## Task details
Report how many lines of the data below contain "time". Give nothing besides the number.

BEGIN Material provided

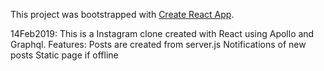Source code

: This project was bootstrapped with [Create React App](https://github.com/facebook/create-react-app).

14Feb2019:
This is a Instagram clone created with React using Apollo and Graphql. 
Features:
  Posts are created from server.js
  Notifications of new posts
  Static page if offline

END Material provided
BEGIN Material provided

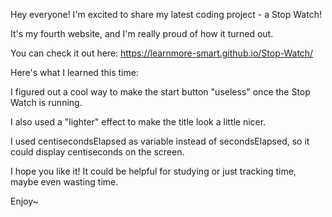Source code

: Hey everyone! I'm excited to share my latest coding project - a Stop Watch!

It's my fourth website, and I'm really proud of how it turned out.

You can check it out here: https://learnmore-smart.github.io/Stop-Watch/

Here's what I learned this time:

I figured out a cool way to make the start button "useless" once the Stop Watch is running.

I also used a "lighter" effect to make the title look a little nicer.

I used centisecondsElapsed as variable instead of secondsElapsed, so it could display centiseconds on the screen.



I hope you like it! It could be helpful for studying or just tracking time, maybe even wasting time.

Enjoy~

END Material provided

## Completed task
2